The CNT emitters 130 can be formed with high density on the thin metallic film 113 depending on the adsorption time of carbon.
Referring to FIG. 2, a voltage V_gof 40 V is supplied to the gate electrode 116 and a voltage V_aof 2 kV is supplied to the anode electrode 122. Then, electrons are emitted from the CNT emitters 130 and proceed toward the anode electrode 122 and collide with a fluorescent layer 124. Visible light 126 is generated by the fluorescent layer 124. Then, the visible light 126 passes through the top substrate 120.
In the field emission device according to an embodiment of the present invention, the CNT emitters can be formed with an increased density on the cathode electrode, thereby enhancing an electron-emitting capacity of the CNT emitters. Thus, the backlight device using the field emission device exhibits a high brightness.
In addition, in the field emission device according to an embodiment of the present invention, the gate electrode can be manufactured by a simple process in which a cathode electrode and a gate electrode are disposed on the same plane. Thus, the field emission type backlight device can be manufactured at a low cost.
While the present invention has been particularly shown and described with reference to exemplary embodiments thereof, it will be understood by those of ordinary skill in the art that various changes in form and details can be made therein without departing from the spirit and scope of the present invention as defined by the following claims.

Claims

1. A field emission device comprising:

a cathode electrode and a gate electrode arranged in alternating parallel strips on a substrate;

a catalytic metal layer arranged on the cathode electrode and adapted to enhance Carbon NanoTube (CNT) growth; and

grown CNTs arranged on the catalytic metal layer.

2. The field emission device of claim 1, wherein the catalytic metal layer is discontinuously arranged on the cathode electrode.

3. The field emission device of claim 1, wherein the catalytic metal layer is continuously arranged on the cathode electrode.

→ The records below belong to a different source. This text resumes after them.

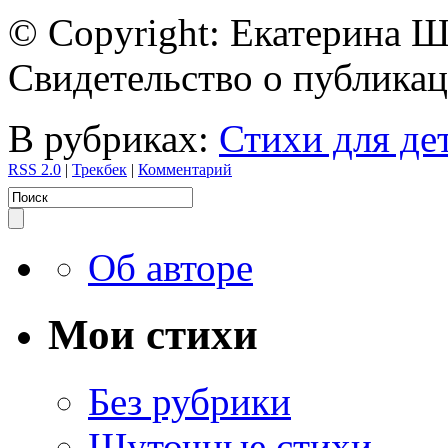
© Copyright: Екатерина 
Свидетельство о публик
В рубриках:
Стихи для де
RSS 2.0
|
Трекбек
|
Комментарий
Об авторе
Мои стихи
Без рубрики
Шуточные стихи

4. The field emission device of claim 1, wherein the catalytic metal layer is composed of at least one metal selected from the group consisting of Ni, Co, Fe, and inbar.

5. A field emission type backlight device comprising:

a top substrate and a bottom substrate arranged in parallel and spaced apart from each other by a predetermined distance;

an anode electrode arranged on the top substrate;

a fluorescent layer arranged on the anode electrode and having a predetermined thickness;

a cathode electrode and a gate electrode arranged in alternating parallel strips on the bottom substrate;

grown CNTs arranged on the catalytic metal layer.

6. The field emission type backlight device of claim 5, wherein the catalytic metal layer is discontinuously arranged on the cathode electrode.

7. The field emission type backlight device of claim 5, wherein the catalytic metal layer is continuously arranged on the cathode electrode.

8. The field emission type backlight device of claim 5, wherein the catalytic metal layer is composed of at least one metal selected from the group consisting of Ni, Co, Fe, and inbar.